> [Source excerpt]
+-------+
0

I am working on a clickstream dataset, where I have users, the pages they visited, and the path number (1 = starting page, 2 = next page they visited, etc). I am trying to visualize user paths. I thought a Sankey diagram would be best. But I am at a loss on how to convert the dataset into a Sankey diagram. Below is what my dataset looks like:

UserID Page_Visited Path_ID
123 Pg1 1
123 Pg2 2
123 Pg3 3
456 Pg1 1
456 Pg5 2

All I want to show is the cumulative path: x number of users started at Pg1, then go to Pg2 or Pg 5 or another Page. Something like a Sankey diagram.

1 > 2 > 3 > ...

I created a frequency dataset that looks like this where id = path number (1 = the starting page), Page = page_visited, and freq = count of users on that page at that path number:

id Page freq
1 create_message 1
1 home 153
1 about 97
2 create_message 10
2 pricing 21
2 home 155
2 contact 2
2 services 31
3 home 22
3 pricing 44
3 about 11

I would really appreciate some help here. How do I restructure my data or what code could get me going (I tried networkD3 package, but I think I am using it incorrectly)? Any help is much appreciated. If you think I should be using a different visualization and not Sankey, I am open to trying that too. Thank you.

user2845095
  • 465
  • 2
  • 9

1 Answers1

1

I think that the package "ggsankey" can be very helpful in your case.

In the following code, I simulate a dataset where columns represent the order of the pages visited (from 1st page to 4th page) and each observation represents the pages visited by an individual (here, I simulate 10 individuals).

library(ggsankey)
library(ggplot2)
library(dplyr)
+-------+
> [Work instructions]
A - Please list every R package named in the Sankey diagram thread.
B - Extend the Sankey diagram thread, starting right after its last line.
+-------+
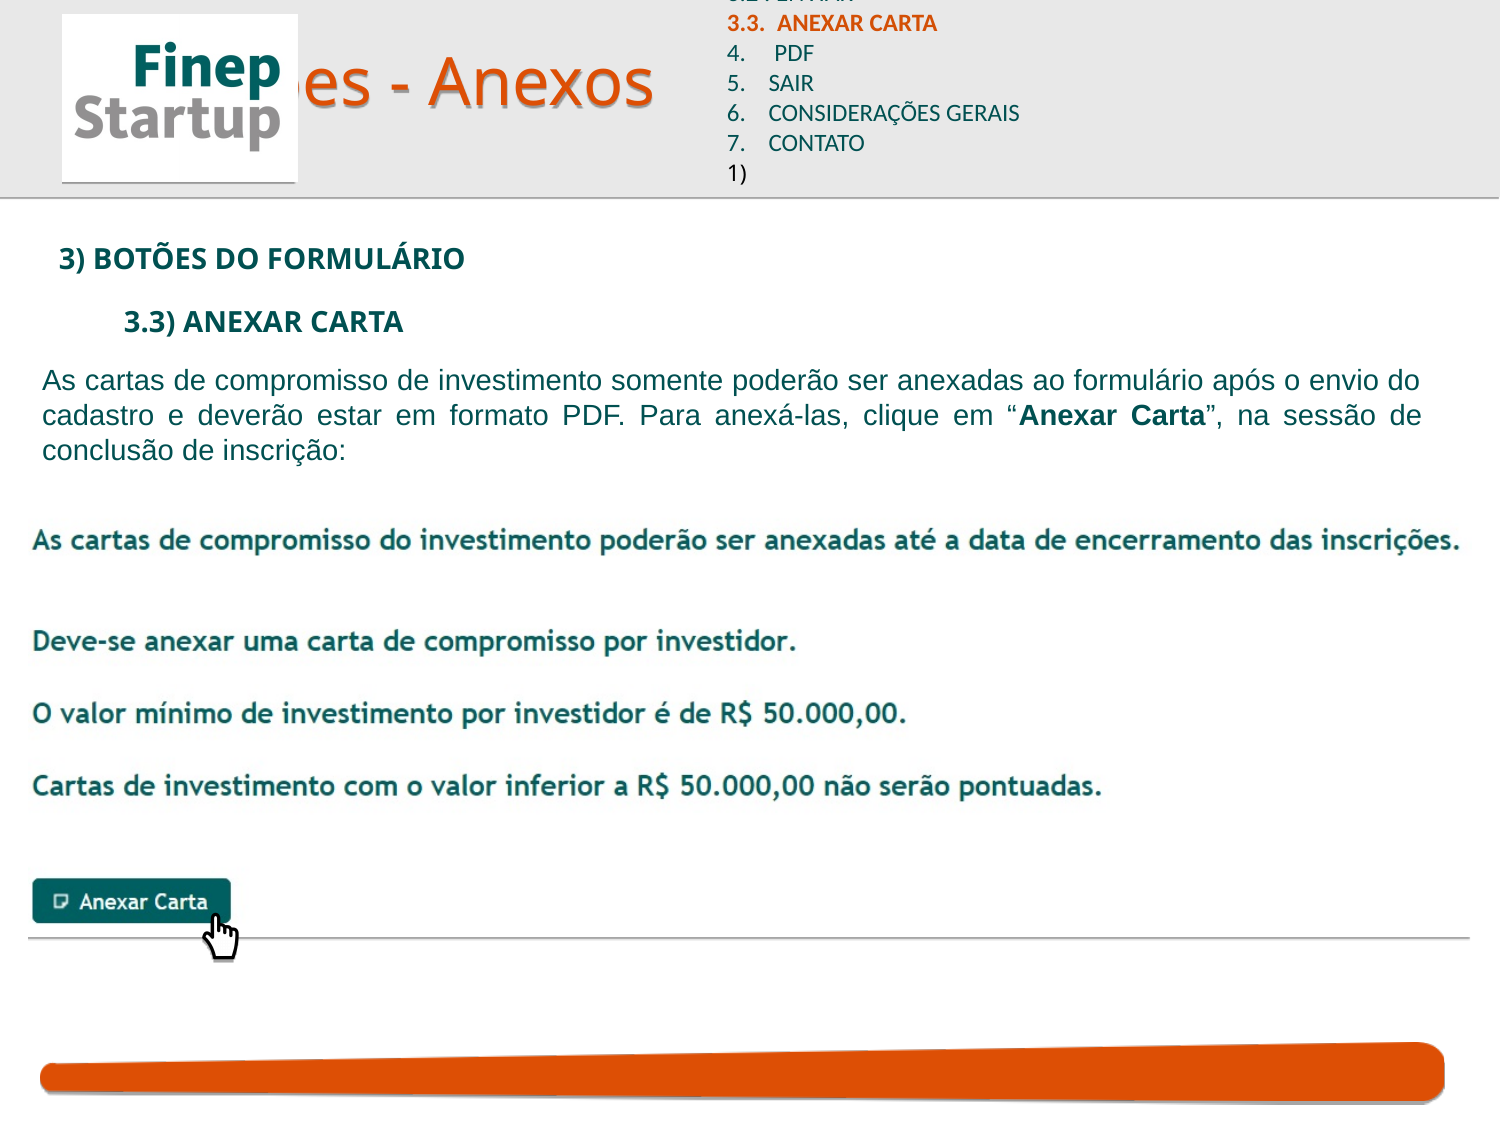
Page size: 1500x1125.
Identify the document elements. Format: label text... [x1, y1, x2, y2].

text_box 3) BOTÕES DO FORMULÁRIO [44, 233, 1119, 283]
picture [62, 14, 298, 182]
text_box 1. 1º ACESSO 2. CADASTRO 3. BOTÕES DO FORMULÁRIO 3.1. SALVAR 3.2 . ENVIAR 3.3. ANEXAR CARTA 4. PDF 5. SAIR 6. CONSIDERAÇÕES GERAIS 7. CONTATO [712, 0, 1480, 195]
text_box 3.3) ANEXAR CARTA [109, 296, 419, 346]
text_box As cartas de compromisso de investimento somente poderão ser anexadas ao formulário após o envio do cadastro e deverão estar em formato PDF. Para anexá-las, clique em “Anexar Carta”, na sessão de conclusão de inscrição: [27, 354, 1437, 474]
picture [28, 483, 1472, 965]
+-------+
> [Answers by task]
A - networkD3, ggsankey, ggplot2, dplyr

B -
df <- data.frame("id" = 1:10,
                 "first_page" = sample(x = c("home"), size = 10, replace = T),
                 "second_page" = sample(x = c("create_message", "pricing", "services"), size = 10, replace = T),
                 "third_page" = sample(x = c("create_message", "pricing", "services"), size = 10, replace = T),
                 "fourth_page" = sample(x = c("create_message", "pricing", "services"), size = 10, replace = T)
)

Then, I use the function make_long to give the data the format needed to plot.

df <- df %>%
  make_long(first_page, second_page, third_page, fourth_page)

Finally, I use ggplot to represent the Sankey diagram.

ggplot(df, aes(x = x, 
               next_x = next_x, 
               node = node, 
               next_node = next_node,
               fill = factor(node),
               label = node)) +
  geom_sankey(flow.alpha = 0.5,
              node.color = "black",
              show.legend = F) +
  geom_sankey_label() +
  theme_sankey(base_size = 16)

Here you can see the plot:

Sankey plot

In the following link you can find further information on the package and its application.

https://r-charts.com/es/flujo/diagrama-sankey-ggplot2/

Please, let me know if I can further help you. For the future, keep in mind that it is always better to supply a reproducible example of your code.

Cheers!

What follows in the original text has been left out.